▶ _Tasks to perform_:
1. In the text on the signs for leaving meditation and passing to contemplation, what is the first sign?
2. Return the part of the text on the signs for leaving meditation and passing to contemplation starting with "3. The second" and going on through "upon other objects.".
3. Take the text on the signs for leaving meditation and passing to contemplation further from where it stops.

▶ _Document_:
Wherein are set down the signs which the spiritual person
will find in himself whereby he may know at what season it behoves
him to leave meditation and reasoning and pass to the state of
contemplation.
IN order that there may be no confusion in this instruction
it will be meet in this chapter to explain at what time and season
it behoves the spiritual person to lay aside the task of
discursive meditation as carried on through the imaginations and
forms and figures above mentioned, in order that he may lay them
aside neither sooner nor later than when the Spirit bids him; for,
although it is meet for him to lay them aside at the proper time
in order that he may journey to God and not be hindered by them,
it is no less needful for him not to lay aside the said
imaginative meditation before the proper time lest he should turn
backward. For, although the apprehensions of these faculties serve
not as proximate means of union to the proficient, they serve
nevertheless as remote means to beginners in order to dispose and
habituate the spirit to spirituality by means of sense, and in
order to void the sense, in the meantime, of all the other low
forms and images, temporal, worldly and natural. We shall
therefore speak here of certain signs and examples which the
spiritual person will find in himself, whereby he may know whether
or not it will be meet for him to lay them aside at this season.
2. The first sign is his realization that he can no longer
meditate or reason with his imagination, neither can take pleasure
therein as he was wont to do aforetime; he rather finds aridity in
that which aforetime was wont to captivate his senses and to bring
him sweetness. But, for as long as he finds sweetness in
meditation, and is able to reason, he should not abandon this,
save when his soul is led into the peace and quietness[298] which is
described under the third head.
3. The second sign is a realization that he has no desire to
fix his mediation or his sense upon other particular objects,
exterior or interior. I do not mean that the imagination neither
comes nor goes (for even at times of deep[299] recollection it is
apt to move freely), but that the soul has no pleasure in fixing
it of set purpose upon other objects.

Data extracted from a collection
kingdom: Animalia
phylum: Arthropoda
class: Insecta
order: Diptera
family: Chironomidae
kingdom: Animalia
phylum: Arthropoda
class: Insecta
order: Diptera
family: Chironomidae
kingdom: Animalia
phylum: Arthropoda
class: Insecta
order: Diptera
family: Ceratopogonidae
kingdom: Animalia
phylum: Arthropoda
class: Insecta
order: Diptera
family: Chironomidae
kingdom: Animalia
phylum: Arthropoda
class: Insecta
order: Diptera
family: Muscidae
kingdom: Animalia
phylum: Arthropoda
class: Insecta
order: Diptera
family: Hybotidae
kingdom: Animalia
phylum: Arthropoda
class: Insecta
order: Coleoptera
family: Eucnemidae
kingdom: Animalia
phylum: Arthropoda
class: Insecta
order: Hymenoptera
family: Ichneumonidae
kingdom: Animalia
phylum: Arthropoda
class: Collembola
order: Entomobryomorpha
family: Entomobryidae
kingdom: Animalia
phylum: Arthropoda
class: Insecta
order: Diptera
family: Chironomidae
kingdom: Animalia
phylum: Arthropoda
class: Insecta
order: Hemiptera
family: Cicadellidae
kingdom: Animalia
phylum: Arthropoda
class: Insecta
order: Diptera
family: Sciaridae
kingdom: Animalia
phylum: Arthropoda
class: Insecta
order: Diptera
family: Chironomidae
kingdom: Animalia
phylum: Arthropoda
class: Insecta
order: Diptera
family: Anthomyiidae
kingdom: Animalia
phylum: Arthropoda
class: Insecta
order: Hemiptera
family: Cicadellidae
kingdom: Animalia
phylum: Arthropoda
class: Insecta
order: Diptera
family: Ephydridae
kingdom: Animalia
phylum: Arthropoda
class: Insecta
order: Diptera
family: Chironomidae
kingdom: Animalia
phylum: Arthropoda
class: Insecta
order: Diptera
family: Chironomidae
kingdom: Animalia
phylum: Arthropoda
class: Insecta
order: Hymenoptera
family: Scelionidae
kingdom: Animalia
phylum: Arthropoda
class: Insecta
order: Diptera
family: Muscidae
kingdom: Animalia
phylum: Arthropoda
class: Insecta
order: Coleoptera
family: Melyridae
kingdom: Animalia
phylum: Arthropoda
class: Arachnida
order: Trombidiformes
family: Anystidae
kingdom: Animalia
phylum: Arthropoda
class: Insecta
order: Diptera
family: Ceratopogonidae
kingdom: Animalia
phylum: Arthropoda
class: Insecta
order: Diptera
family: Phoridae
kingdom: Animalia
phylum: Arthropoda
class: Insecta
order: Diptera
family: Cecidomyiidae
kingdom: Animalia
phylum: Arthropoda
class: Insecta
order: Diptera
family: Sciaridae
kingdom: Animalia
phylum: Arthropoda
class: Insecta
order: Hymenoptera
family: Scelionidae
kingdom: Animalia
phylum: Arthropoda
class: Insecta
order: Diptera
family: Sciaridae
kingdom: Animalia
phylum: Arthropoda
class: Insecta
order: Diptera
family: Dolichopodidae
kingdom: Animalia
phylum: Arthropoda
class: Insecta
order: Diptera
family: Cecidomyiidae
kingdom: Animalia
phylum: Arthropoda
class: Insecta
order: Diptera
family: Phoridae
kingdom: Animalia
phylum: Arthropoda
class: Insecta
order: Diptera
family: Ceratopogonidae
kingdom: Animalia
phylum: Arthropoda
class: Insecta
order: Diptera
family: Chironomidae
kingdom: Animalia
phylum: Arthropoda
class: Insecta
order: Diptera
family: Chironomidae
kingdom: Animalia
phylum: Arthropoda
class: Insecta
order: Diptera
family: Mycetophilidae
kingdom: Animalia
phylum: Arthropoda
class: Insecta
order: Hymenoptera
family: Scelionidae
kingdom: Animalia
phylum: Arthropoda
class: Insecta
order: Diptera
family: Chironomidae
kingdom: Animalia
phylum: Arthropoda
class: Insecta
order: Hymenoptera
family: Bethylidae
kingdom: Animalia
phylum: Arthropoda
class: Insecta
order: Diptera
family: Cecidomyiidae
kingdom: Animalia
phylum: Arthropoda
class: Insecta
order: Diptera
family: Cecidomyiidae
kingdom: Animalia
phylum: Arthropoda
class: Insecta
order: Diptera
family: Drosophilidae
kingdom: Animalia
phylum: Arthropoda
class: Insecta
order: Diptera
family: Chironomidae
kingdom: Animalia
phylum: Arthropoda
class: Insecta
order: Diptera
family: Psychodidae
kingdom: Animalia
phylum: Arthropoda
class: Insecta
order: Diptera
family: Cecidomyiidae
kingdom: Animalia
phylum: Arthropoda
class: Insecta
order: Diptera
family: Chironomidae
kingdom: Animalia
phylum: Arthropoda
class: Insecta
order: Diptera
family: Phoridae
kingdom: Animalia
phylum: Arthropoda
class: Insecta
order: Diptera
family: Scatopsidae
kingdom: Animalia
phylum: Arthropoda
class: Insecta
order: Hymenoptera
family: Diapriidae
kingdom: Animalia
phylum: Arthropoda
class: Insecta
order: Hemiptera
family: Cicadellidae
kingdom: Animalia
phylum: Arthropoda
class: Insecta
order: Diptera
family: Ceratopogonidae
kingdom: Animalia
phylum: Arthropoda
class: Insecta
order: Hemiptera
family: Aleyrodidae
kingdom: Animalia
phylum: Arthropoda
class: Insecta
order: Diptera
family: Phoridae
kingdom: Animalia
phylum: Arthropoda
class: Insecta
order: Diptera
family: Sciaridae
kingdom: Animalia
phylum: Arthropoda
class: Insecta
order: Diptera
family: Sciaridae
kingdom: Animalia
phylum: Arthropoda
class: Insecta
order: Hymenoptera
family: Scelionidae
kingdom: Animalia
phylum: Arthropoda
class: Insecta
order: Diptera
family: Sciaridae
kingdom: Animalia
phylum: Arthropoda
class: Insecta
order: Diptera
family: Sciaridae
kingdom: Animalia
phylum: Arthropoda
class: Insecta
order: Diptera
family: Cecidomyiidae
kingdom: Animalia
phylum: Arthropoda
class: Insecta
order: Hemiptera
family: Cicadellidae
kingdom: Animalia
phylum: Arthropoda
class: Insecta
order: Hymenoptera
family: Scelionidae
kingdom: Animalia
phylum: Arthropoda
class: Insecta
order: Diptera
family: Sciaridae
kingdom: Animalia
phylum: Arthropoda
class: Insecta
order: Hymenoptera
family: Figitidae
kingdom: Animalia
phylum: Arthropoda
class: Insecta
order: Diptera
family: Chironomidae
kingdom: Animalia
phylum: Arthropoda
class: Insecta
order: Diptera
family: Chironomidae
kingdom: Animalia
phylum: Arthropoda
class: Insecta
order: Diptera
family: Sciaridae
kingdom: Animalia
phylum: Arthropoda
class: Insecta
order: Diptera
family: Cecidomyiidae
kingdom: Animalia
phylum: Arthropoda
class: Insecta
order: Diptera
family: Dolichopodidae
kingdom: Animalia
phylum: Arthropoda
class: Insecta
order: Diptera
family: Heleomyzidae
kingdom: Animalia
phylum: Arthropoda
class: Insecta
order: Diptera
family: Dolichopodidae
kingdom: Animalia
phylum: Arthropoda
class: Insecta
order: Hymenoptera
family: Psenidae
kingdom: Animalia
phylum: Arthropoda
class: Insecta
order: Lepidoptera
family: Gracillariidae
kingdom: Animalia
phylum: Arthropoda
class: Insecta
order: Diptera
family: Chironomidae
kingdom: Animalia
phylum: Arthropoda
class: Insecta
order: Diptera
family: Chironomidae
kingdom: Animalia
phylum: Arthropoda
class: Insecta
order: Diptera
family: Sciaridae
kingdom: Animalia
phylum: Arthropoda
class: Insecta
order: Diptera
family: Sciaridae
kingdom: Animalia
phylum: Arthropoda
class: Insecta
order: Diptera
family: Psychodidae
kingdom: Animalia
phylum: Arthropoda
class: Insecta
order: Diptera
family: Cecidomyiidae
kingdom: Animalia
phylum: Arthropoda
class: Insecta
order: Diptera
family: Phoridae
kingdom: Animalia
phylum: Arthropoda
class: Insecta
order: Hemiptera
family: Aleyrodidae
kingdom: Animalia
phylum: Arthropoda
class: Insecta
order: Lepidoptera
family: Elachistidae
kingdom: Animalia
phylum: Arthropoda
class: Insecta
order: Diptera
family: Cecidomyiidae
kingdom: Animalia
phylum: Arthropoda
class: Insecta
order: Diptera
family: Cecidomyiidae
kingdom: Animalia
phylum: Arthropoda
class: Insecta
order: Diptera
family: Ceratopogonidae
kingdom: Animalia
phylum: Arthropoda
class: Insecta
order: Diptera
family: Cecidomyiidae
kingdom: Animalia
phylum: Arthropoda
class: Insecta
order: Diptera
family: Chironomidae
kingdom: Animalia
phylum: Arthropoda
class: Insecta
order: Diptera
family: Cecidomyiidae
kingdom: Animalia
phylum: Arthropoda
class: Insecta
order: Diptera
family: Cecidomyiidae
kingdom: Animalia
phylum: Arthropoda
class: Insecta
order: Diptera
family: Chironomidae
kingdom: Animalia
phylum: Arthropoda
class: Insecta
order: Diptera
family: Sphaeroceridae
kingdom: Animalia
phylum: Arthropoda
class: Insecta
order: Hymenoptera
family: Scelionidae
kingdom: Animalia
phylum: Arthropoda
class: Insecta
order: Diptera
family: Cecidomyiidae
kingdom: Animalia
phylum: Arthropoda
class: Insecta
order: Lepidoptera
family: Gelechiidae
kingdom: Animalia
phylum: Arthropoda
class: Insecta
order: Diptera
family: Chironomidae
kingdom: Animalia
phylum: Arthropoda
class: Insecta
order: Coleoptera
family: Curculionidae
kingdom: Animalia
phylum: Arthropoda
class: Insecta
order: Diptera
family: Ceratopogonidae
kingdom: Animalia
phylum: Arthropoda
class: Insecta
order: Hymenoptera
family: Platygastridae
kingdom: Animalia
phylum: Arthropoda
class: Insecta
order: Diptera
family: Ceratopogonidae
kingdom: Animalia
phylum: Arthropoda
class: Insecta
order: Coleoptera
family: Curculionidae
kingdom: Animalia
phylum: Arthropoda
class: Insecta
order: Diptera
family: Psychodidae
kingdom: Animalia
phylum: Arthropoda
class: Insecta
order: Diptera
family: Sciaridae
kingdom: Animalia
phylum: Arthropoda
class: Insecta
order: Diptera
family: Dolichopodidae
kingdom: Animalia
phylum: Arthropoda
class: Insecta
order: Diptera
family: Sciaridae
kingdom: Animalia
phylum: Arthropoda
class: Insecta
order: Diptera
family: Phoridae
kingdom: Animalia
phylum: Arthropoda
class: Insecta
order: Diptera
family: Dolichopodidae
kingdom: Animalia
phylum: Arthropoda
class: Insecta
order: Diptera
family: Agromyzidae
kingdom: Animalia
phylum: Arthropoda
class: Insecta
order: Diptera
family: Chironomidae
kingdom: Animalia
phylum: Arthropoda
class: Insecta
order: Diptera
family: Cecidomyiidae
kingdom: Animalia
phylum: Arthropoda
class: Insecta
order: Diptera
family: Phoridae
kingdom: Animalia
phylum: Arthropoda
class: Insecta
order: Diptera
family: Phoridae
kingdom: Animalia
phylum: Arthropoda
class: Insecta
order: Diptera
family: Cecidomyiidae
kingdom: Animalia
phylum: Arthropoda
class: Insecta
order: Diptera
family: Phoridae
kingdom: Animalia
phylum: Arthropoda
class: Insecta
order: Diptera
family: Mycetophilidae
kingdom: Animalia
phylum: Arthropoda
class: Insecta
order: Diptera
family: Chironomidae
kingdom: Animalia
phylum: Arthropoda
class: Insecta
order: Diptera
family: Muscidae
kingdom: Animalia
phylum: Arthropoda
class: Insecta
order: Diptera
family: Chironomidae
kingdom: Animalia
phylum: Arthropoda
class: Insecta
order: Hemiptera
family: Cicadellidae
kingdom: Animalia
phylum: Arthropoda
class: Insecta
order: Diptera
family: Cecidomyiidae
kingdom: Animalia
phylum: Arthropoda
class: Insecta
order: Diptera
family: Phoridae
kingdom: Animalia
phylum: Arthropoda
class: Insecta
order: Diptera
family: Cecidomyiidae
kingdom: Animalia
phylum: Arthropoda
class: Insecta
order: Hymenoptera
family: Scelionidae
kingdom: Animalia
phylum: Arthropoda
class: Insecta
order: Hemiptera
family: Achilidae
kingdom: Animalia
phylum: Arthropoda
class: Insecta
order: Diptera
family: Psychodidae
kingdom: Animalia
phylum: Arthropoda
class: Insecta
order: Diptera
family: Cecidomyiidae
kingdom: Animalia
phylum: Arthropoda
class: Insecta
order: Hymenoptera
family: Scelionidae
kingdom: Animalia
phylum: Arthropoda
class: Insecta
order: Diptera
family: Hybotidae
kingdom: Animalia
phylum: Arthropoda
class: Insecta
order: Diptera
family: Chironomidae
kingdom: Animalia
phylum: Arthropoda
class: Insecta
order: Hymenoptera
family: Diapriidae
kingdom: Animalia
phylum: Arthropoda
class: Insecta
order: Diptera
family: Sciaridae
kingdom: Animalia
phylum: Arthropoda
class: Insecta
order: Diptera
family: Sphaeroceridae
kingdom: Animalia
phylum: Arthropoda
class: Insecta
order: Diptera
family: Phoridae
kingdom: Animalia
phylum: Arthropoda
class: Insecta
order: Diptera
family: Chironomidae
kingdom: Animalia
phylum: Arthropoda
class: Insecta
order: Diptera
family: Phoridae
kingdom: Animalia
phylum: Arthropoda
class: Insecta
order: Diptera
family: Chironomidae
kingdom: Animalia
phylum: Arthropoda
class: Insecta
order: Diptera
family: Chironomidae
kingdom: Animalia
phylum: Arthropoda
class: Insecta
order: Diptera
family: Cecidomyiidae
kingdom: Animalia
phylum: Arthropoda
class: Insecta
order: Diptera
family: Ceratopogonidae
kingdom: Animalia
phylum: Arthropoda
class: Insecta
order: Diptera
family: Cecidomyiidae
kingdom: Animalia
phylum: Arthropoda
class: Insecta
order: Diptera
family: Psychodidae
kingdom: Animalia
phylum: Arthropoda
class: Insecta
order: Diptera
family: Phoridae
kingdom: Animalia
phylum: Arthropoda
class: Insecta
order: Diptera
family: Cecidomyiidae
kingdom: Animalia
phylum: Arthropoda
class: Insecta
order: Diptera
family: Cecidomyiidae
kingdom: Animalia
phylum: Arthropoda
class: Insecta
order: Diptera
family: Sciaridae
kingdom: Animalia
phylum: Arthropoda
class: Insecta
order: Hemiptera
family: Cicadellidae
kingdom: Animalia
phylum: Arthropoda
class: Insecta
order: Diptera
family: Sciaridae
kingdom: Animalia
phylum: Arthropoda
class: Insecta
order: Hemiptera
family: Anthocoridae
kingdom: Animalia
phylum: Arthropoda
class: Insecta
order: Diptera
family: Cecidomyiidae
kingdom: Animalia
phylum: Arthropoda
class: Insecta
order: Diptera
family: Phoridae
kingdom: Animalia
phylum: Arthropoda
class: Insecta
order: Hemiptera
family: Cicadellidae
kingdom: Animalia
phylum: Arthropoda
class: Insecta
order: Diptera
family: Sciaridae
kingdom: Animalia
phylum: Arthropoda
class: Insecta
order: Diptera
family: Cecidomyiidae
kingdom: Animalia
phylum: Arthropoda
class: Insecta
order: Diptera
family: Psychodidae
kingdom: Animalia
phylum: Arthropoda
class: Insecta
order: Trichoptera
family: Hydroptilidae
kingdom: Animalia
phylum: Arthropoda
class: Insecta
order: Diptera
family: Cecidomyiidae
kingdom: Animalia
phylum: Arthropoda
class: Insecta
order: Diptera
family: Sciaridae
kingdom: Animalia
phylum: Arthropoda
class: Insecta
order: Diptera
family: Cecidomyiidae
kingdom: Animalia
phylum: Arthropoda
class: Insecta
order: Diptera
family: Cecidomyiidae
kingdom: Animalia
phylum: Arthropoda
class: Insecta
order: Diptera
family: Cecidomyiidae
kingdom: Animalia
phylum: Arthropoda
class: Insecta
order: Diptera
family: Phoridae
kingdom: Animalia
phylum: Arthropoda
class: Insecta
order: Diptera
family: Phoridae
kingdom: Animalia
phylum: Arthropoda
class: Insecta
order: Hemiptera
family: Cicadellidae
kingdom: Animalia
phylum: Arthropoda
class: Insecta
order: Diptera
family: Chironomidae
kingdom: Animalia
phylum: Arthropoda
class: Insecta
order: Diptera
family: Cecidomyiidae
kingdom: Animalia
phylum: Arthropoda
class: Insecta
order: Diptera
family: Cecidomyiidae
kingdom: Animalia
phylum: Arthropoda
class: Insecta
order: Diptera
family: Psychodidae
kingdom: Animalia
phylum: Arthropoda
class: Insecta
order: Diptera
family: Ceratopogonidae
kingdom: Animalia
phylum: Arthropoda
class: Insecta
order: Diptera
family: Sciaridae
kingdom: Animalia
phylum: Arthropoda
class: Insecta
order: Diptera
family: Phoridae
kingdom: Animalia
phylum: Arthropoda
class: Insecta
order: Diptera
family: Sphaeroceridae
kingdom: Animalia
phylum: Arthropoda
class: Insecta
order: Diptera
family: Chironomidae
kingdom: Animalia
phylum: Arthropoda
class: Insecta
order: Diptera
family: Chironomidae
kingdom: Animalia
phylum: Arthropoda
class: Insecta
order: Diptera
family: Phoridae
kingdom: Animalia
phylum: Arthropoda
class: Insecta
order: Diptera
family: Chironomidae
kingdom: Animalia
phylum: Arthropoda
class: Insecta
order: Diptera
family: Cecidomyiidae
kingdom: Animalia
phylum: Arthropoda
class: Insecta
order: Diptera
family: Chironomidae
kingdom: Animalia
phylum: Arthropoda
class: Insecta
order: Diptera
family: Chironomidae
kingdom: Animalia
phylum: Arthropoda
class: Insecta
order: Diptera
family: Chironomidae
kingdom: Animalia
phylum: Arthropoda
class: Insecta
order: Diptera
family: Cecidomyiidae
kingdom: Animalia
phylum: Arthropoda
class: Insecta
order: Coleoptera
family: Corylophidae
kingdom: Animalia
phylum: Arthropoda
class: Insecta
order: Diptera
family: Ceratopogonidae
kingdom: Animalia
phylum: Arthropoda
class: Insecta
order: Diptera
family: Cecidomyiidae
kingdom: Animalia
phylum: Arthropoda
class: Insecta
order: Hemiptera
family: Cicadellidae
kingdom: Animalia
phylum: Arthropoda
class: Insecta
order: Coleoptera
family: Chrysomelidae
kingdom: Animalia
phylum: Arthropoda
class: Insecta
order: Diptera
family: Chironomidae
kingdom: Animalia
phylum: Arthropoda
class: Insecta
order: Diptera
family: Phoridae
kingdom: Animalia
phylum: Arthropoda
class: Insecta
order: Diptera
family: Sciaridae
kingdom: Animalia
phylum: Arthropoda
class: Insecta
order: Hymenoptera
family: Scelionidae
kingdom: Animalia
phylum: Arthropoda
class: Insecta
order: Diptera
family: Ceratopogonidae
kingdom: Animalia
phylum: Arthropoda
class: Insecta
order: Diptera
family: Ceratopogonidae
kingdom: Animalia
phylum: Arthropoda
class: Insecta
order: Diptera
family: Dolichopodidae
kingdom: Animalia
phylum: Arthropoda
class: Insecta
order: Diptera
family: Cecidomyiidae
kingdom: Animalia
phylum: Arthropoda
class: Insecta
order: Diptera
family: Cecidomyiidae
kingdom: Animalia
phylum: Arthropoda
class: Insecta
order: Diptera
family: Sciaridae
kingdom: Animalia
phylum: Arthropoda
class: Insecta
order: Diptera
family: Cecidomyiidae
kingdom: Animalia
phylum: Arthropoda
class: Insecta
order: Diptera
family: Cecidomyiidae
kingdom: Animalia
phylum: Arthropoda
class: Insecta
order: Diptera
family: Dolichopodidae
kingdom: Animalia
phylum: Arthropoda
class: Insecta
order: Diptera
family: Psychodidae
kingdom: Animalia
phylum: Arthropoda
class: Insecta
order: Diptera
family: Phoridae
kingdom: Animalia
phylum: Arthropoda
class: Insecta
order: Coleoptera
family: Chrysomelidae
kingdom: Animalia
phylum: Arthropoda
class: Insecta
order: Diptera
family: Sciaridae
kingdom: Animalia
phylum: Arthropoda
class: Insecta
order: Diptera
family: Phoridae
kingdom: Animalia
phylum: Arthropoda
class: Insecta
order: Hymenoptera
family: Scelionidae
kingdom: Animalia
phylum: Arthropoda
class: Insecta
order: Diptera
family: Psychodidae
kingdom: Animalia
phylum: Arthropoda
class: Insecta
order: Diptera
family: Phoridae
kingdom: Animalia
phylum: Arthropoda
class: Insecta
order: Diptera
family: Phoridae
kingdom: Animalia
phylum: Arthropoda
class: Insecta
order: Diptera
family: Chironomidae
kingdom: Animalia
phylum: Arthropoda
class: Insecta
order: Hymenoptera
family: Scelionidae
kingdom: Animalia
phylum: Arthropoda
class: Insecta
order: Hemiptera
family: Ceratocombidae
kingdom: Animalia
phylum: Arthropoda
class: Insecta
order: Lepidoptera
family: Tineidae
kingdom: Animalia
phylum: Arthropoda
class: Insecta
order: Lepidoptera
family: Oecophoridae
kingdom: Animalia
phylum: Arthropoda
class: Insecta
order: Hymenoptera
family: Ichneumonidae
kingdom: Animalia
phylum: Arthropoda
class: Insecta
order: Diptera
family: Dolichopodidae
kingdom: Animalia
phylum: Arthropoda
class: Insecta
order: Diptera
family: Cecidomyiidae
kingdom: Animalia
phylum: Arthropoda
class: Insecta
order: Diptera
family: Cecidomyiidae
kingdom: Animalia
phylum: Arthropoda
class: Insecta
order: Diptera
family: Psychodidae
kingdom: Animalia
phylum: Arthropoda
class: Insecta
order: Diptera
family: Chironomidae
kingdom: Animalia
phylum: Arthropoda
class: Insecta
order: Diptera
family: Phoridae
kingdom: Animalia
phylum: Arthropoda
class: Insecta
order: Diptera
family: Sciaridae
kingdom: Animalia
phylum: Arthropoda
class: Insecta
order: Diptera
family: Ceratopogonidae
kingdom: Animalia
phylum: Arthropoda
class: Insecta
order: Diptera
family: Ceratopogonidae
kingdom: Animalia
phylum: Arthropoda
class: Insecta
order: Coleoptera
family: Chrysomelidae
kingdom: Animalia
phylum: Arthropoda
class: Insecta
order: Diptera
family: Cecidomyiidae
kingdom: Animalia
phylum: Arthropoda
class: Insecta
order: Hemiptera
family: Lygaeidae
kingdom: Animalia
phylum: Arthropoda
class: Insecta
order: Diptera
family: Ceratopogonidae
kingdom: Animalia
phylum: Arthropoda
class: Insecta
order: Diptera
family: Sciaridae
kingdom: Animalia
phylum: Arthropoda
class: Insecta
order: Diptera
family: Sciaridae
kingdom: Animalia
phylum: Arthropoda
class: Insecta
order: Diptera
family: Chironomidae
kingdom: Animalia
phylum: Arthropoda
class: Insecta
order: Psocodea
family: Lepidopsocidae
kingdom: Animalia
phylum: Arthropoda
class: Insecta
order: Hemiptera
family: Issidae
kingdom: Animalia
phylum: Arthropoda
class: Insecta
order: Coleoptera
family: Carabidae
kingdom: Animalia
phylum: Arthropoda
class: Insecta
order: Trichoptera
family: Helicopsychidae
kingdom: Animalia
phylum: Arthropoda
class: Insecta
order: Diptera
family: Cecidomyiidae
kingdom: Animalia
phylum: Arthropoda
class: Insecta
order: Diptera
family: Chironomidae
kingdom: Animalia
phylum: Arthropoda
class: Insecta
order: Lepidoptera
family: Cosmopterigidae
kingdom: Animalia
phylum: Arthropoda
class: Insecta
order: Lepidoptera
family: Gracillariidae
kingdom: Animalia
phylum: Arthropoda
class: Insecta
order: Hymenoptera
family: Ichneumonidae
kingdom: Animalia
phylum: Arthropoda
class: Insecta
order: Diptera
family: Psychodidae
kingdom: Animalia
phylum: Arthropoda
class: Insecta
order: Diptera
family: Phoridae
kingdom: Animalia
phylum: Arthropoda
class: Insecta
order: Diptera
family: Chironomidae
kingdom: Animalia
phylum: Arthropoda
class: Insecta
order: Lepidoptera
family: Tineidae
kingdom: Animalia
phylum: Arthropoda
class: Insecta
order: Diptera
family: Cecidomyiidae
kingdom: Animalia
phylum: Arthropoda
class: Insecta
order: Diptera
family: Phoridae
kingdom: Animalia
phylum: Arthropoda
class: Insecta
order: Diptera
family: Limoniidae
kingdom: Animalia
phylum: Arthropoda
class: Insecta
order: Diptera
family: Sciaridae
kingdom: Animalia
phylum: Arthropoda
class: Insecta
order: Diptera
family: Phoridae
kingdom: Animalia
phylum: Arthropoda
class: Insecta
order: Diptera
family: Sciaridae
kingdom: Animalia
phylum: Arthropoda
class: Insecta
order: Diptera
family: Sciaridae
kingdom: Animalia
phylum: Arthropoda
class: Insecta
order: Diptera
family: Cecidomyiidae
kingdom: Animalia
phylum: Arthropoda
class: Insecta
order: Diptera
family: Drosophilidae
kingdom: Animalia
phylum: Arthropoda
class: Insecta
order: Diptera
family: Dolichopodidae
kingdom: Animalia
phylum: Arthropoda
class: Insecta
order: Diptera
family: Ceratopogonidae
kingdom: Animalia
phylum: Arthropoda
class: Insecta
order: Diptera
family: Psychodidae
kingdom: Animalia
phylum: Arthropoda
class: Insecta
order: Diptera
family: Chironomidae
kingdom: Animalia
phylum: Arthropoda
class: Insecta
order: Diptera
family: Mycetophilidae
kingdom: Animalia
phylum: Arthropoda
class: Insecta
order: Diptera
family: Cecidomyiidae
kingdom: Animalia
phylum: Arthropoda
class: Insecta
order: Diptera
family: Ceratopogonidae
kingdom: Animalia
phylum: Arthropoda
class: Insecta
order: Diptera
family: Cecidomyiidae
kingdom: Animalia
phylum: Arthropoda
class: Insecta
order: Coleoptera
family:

▶ _Exercise answers_:
1. The first sign is that he can no longer meditate or reason with his imagination, nor take pleasure in it as he once did, but finds aridity instead.

2.
3. The second sign is a realization that he has no desire to
fix his mediation or his sense upon other particular objects,
exterior or interior. I do not mean that the imagination neither
comes nor goes (for even at times of deep[299] recollection it is
apt to move freely), but that the soul has no pleasure in fixing
it of set purpose upon other objects.

3.
4. The third and surest sign is that the soul takes pleasure
in being alone, and waits with loving attentiveness upon God,
without making any particular meditation, in inward peace and
quietness and rest, and without acts and exercises of the
faculties -- memory, understanding and will -- at least, without
discursive acts, that is, without passing from one thing to
another; the soul is alone, with an attentiveness and a knowledge,
general and loving, as we said, but without any particular
understanding, and adverting not to that which it is
contemplating.
5. These three signs, at least, the spiritual person must
observe in himself, all together, before he can venture safely to
abandon the state of meditation and sense,[300] and to enter that of
contemplation and spirit.
6. And it suffices not for a man to have the first alone
without the second, for it might be that the reason for his being
unable to imagine and meditate upon the things of God, as he did
aforetime, was distraction on his part and lack of diligence; for
the which cause he must observe in himself the second likewise,
which is the absence of inclination or desire to think upon other
things; for, when the inability to fix the imagination and sense
upon the things of God proceeds from distraction or lukewarmness,
the soul then has the desire and inclination to fix it upon other
and different things, which lead it thence altogether. Neither
does it suffice that he should observe in himself the first and
second signs, if he observe not likewise, together with these, the
third; for, although he observe his inability to reason and think
upon the things of God, and likewise his distaste for thinking
upon other and different things, this might proceed from
melancholy or from some other kind of humour in the brain or the
heart, which habitually produces a certain absorption and
suspension of the senses, causing the soul to think not at all,
nor to desire or be inclined to think, but rather to remain in
that pleasant state of reverie.[301] Against this must be set the
third sign, which is loving attentiveness and knowledge, in peace,
etc., as we have said.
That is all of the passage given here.